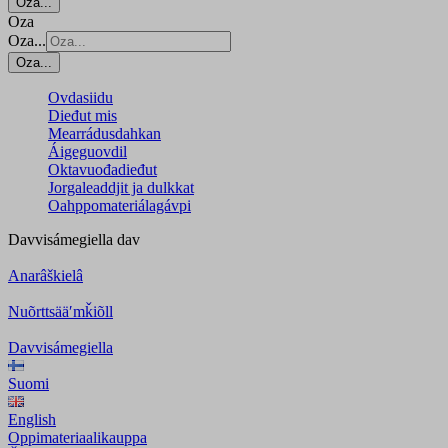
Oza...
Oza
Oza...
Oza...
Ovdasiidu
Dieđut mis
Mearrádusdahkan
Áigeguovdil
Oktavuođadieđut
Jorgaleaddjit ja dulkkat
Oahppomateriálagávpi
Davvisámegiella
dav
Anarâškielâ
Nuõrttsääʹmǩiõll
Davvisámegiella
Suomi
English
Oppimateriaalikauppa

# [Goal of the exercise]
Retype the data above in full, exactly as it stands, and skip any image.

# [Answer to this exercise]
Oza...
Oza
Oza...
Oza...
Ovdasiidu
Dieđut mis
Mearrádusdahkan
Áigeguovdil
Oktavuođadieđut
Jorgaleaddjit ja dulkkat
Oahppomateriálagávpi
Davvisámegiella
dav
Anarâškielâ
Nuõrttsääʹmǩiõll
Davvisámegiella
Suomi
English
Oppimateriaalikauppa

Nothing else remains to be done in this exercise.